Jean-Baptise de Franssu, left, current president of the Vatican bank, former President Ernst Von Freyberg, right, and Australian Cardinal George Pell, prefect of the Vatican Secretariat for the Economy, leave at the end of a news conference at the Vatican July 9, 2014. The Vatican said it will separate its bank's investment business from its church payments work to try to clean up after years of scandal, including allegations of money laundering and tax evasion. CNS photo/Tony Gentile, Reuters

Vatican bank launches legal action in Malta over major investment loss

  • October 10, 2017
VATICAN CITY – The Vatican bank has initiated legal action in Malta against unnamed third parties because of "significant damages" incurred after a 17-million-euro investment.

The bank, formally known as the Institute for the Works of Religion, recently turned to judges in Malta to start civil action "against various third parties deemed liable of having caused significant damages" regarding "certain investment transactions in which it participated," the Vatican press office said Oct. 10.

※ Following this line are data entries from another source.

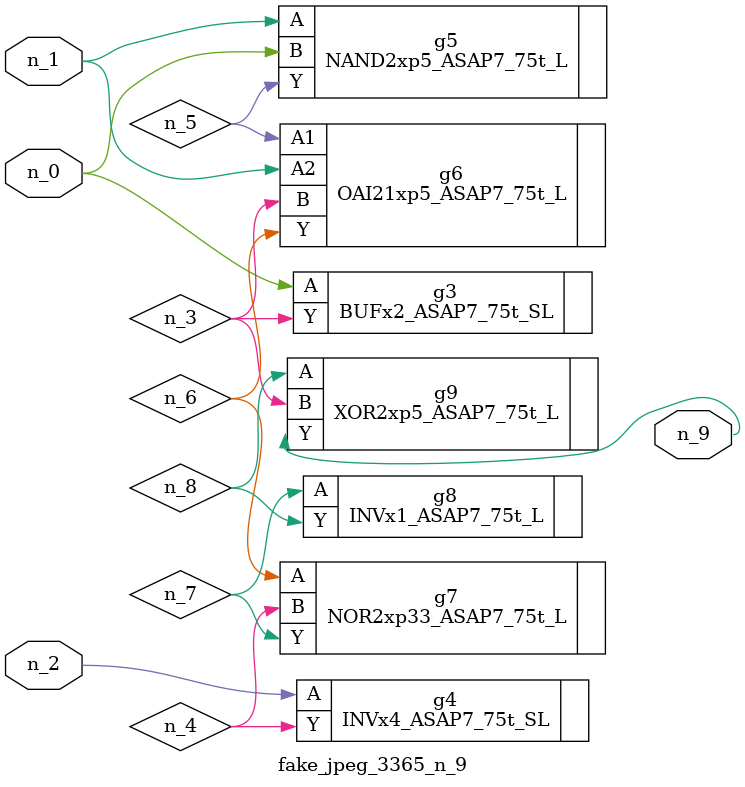
<source format=v>
module fake_jpeg_3365_n_9 (n_0, n_2, n_1, n_9);

input n_0;
input n_2;
input n_1;

output n_9;

wire n_3;
wire n_4;
wire n_8;
wire n_6;
wire n_5;
wire n_7;

BUFx2_ASAP7_75t_SL g3 ( 
.A(n_0),
.Y(n_3)
);

INVx4_ASAP7_75t_SL g4 ( 
.A(n_2),
.Y(n_4)
);

NAND2xp5_ASAP7_75t_L g5 ( 
.A(n_1),
.B(n_0),
.Y(n_5)
);

OAI21xp5_ASAP7_75t_L g6 ( 
.A1(n_5),
.A2(n_1),
.B(n_3),
.Y(n_6)
);

NOR2xp33_ASAP7_75t_L g7 ( 
.A(n_6),
.B(n_4),
.Y(n_7)
);

INVx1_ASAP7_75t_L g8 ( 
.A(n_7),
.Y(n_8)
);

XOR2xp5_ASAP7_75t_L g9 ( 
.A(n_8),
.B(n_3),
.Y(n_9)
);


endmodule
</source>
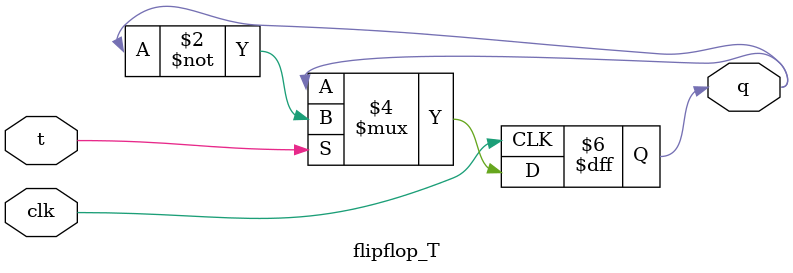
<source format=v>
module flipflop_T(input clk, input t, output reg q);

 always @(posedge clk) begin
  if (t)
   q <= ~q;
  
  else  
   q <= q;
 end
	
endmodule 
</source>
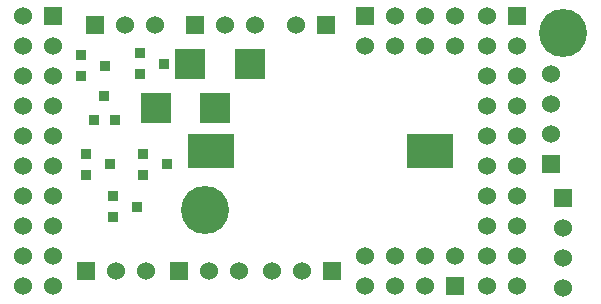
<source format=gts>
G04 (created by PCBNEW (2013-may-18)-stable) date Вс 07 июн 2015 12:30:23*
%MOIN*%
G04 Gerber Fmt 3.4, Leading zero omitted, Abs format*
%FSLAX34Y34*%
G01*
G70*
G90*
G04 APERTURE LIST*
%ADD10C,0.00590551*%
%ADD11R,0.036X0.036*%
%ADD12R,0.06X0.06*%
%ADD13C,0.06*%
%ADD14R,0.1004X0.0984*%
%ADD15R,0.15748X0.11811*%
%ADD16C,0.16*%
G04 APERTURE END LIST*
G54D10*
G54D11*
X29265Y-24031D03*
X29265Y-23331D03*
X30065Y-23681D03*
X28281Y-25448D03*
X28281Y-24748D03*
X29081Y-25098D03*
X27198Y-20743D03*
X27198Y-20043D03*
X27998Y-20393D03*
X28342Y-22211D03*
X27642Y-22211D03*
X27992Y-21411D03*
X29166Y-20684D03*
X29166Y-19984D03*
X29966Y-20334D03*
X27375Y-24031D03*
X27375Y-23331D03*
X28175Y-23681D03*
G54D12*
X39669Y-27744D03*
G54D13*
X39669Y-26744D03*
X38669Y-27744D03*
X38669Y-26744D03*
X37669Y-27744D03*
X37669Y-26744D03*
X36669Y-27744D03*
X36669Y-26744D03*
G54D12*
X36669Y-18732D03*
G54D13*
X36669Y-19732D03*
X37669Y-18732D03*
X37669Y-19732D03*
X38669Y-18732D03*
X38669Y-19732D03*
X39669Y-18732D03*
X39669Y-19732D03*
G54D12*
X43267Y-24799D03*
G54D13*
X43267Y-25799D03*
X43267Y-26799D03*
X43267Y-27799D03*
G54D12*
X42893Y-23665D03*
G54D13*
X42893Y-22665D03*
X42893Y-21665D03*
X42893Y-20665D03*
G54D12*
X31007Y-19055D03*
G54D13*
X32007Y-19055D03*
X33007Y-19055D03*
G54D12*
X35566Y-27244D03*
G54D13*
X34566Y-27244D03*
X33566Y-27244D03*
G54D12*
X27385Y-27244D03*
G54D13*
X28385Y-27244D03*
X29385Y-27244D03*
G54D12*
X27681Y-19055D03*
G54D13*
X28681Y-19055D03*
X29681Y-19055D03*
G54D12*
X30476Y-27244D03*
G54D13*
X31476Y-27244D03*
X32476Y-27244D03*
G54D12*
X35362Y-19055D03*
G54D13*
X34362Y-19055D03*
G54D12*
X41759Y-18751D03*
G54D13*
X40759Y-18751D03*
X41759Y-19751D03*
X40759Y-19751D03*
X41759Y-20751D03*
X40759Y-20751D03*
X41759Y-21751D03*
X40759Y-21751D03*
X41759Y-22751D03*
X40759Y-22751D03*
X41759Y-23751D03*
X40759Y-23751D03*
X41759Y-24751D03*
X40759Y-24751D03*
X41759Y-25751D03*
X40759Y-25751D03*
X41759Y-26751D03*
X40759Y-26751D03*
X41759Y-27751D03*
X40759Y-27751D03*
G54D12*
X26287Y-18751D03*
G54D13*
X25287Y-18751D03*
X26287Y-19751D03*
X25287Y-19751D03*
X26287Y-20751D03*
X25287Y-20751D03*
X26287Y-21751D03*
X25287Y-21751D03*
X26287Y-22751D03*
X25287Y-22751D03*
X26287Y-23751D03*
X25287Y-23751D03*
X26287Y-24751D03*
X25287Y-24751D03*
X26287Y-25751D03*
X25287Y-25751D03*
X26287Y-26751D03*
X25287Y-26751D03*
X26287Y-27751D03*
X25287Y-27751D03*
G54D14*
X32844Y-20334D03*
X30856Y-20334D03*
X31682Y-21791D03*
X29694Y-21791D03*
G54D15*
X38838Y-23228D03*
X31555Y-23228D03*
G54D16*
X43267Y-19291D03*
X31338Y-25196D03*
M02*

</source>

Greg Burke, Vatican spokesman, told journalists the transaction involved "an initial investment of 17 million" euros made at the beginning of 2013. Determining the amount of total damage incurred would be up to the court in Malta, he added.

Launching the legal action demonstrates the bank's desire "to accept responsibility for abuses in the past," he said.

According to the written communique, such a move also reflects the bank's "commitment, in the interest of transparency, to report to the competent authorities any potential abuses perpetrated against it and to take, as in this instance, any appropriate action to protect its financial and reputational interests, including outside of the Vatican City State."

Pope Benedict XVI began a series of reforms in 2010 to increase oversight, transparency and accountability of the Vatican's financial activity. Top management at the bank saw a number of major changes over those years, including the July 2013 resignation of its director and the deputy director, Paolo Cipriani and Massimo Tulli, who were later found guilty of money laundering by a Rome court.

Bank management again saw a major restructuring in 2014 as part of the larger reform of all Vatican financial institutions directed by the new Secretariat for the Economy.

In 2016, about 15,000 clients had nearly 6 billion euros in assets at the institute, which primarily invests in "very low-risk" financial instruments, according to its website. Individuals and entities allowed to have an account at the institute are Catholic institutions, clerics, employees or former employees of Vatican City State with salary and pension accounts, and embassies and diplomats accredited to the Holy See.

The latest report of MONEYVAL, the Council of Europe's anti-money laundering and counterterrorist financing body, found in 2015 that the Holy See had addressed most gaps in its laws and norms. However, it said there was still a greater need for implementing its anti-money laundering and counterterrorist protocols in terms of prosecutions, convictions and confiscating assets.